Jaco Pastorius Bass Modifications

Pastorius was most identified by his use of two well-worn Fender Jazz Bass from the early 1960’s: A 1960 Fretted, and a 1962 Fretless. The fretless was originally a fretted bass, from which he removed the frets and used wood filler to fill in the grooves where the frets had been, along with the holes created where chunks of the fretboard had been taken out. Jaco then sanded down the fingerboard, and applied several coats of marine epoxy (Petit’s Poly-poxy) to prevent the rough Rotosound RS-66 roundwound bass strings he used from eating into the bare wood. Even though he played both the fretted and the fretless basses frequently, he preferred the fretless, because he felt frets were a hindrance, once calling them “speed bumps.”
The “Jaco growl” is obtained by using the bridge pickup exclusively and plucking the strings close to it. Additionally, Jaco used the “Variamp” EQ (equalization) controls on his two Acoustic 361 amplifiers (made by the Acoustic Control Corporation of Van Nuys, California) to boost the midrange frequencies, thus accentuating the natural growling tone of his fretless passive Fender Jazz Bass and roundwound string combination. His tone was also colored by the use of a rackmount chorus effect (an offboard sound modification device similar to a phase shifter) which gave a slight doubling effect, and his use of the original Acoustic brand bass amplifier. He would often use the fuzz control built in on the Acoustic 361. Other effects he used live were his octaver (an offboard effect pedal which provides a 2nd tone an octave lower) and his MXR sampler pedal which can be heard on his live solo spot with Weather Report, ‘Slang’ (Jaco loops a short extract of playing, and then solos over it).
Pastorius used natural and artificial/false harmonics to extend the range of the bass (exemplified in the bass solo Portrait of Tracy off of his eponymous album) and could achieve a horn-like tone through his playing technique. Both of his Fender basses were stolen shortly before he entered Bellevue hospital in 1986; they were never recovered. Jaco also had two Jaydee Basses made for him shortly before he died; a fretted and a fretless.

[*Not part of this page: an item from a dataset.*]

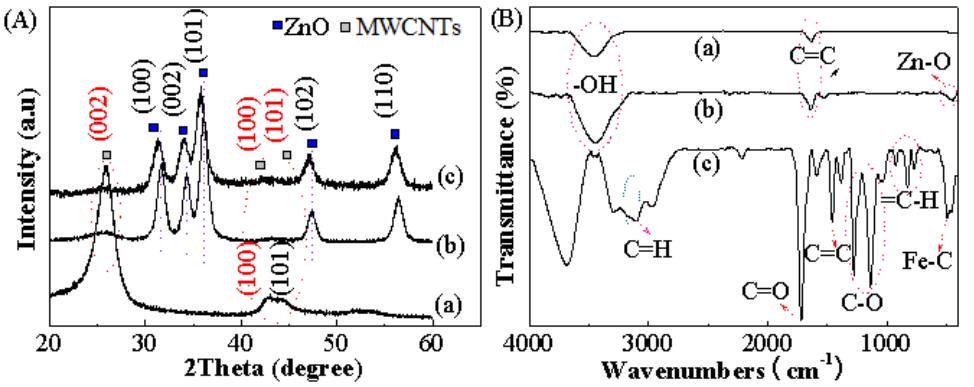
Figure 1. XRD patterns ( A ) and FTIR spectra ( B ) of ( a ) MWCNTs, ( b ) MWCNTs@ZnO, and ( c ) MWCNTs@ZnO /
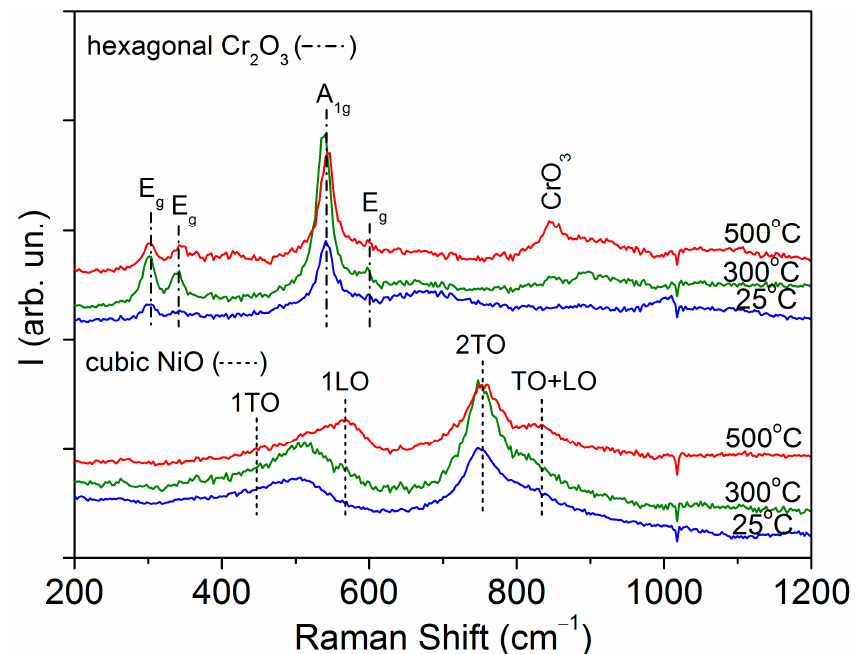
Figure 2. Raman spectra corresponding with the nickel oxide and chromium oxide samples as grown at room temperature and after heating in air at 300 ◦ C or 500 ◦ C. The optical transmission spectra of the various samples are given in Figure 4. This included the standard photopic vision V( λ ), which described the spectral sensitivity of the human eye centered at λ V = 0.55 µ m to better asses the transparency of the films. The visible transmittance (that is, the value T V taken at λ V ) showed the same evolution for the NiO and Cr 2 O 3 layers, increasing from T V = 36 ± 2% for the as-grown films to 54% after heating at 300 ◦ C and higher, to 72%, when the temperature increased to 500 ◦ C. An increment in the visible transmittance with an increasing annealing temperature has been reported for analogous coatings [45–47] with a maximum value around 70% at a 0.55 µ m wavelength [46,47]. In general, the optical transmission is expected to depend on various film properties such as impurity centers, surface roughness and level of crystallinity. For these smooth layers, structural defects and interstitial O atoms existing in the as-deposited samples acted as impurities and led to scattering and/or the absorption of incident light. As a result of annealing, the mean crystallite size increased and the interstitial O atoms could diffuse out [45] leading to a decrease in the impurity level and the subsequent increment of the film transmittance with the heating temperature. Furthermore, the coexistence of metal ions in different valence states (Ni 2+ /Ni 3+ or Cr 3+ /Cr 6+ ), which share oxygen anion ligands, allows facile charge transfer processes involving optical absorption in the visible range [23]. The structural data indicated that such coexistence was favored in the as-grown samples but subsequent heating produced an evolution to the most stable valence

In the early to mid-1980s, Pastorius began to experience mental health problems, including symptoms of manic depression. These were worsened by heavy drug and alcohol use. Although his on-stage and off-stage antics were already well-documented, his mental health and addiction problems exacerbated his unusual and often bizarre behavior and his musical performances also suffered.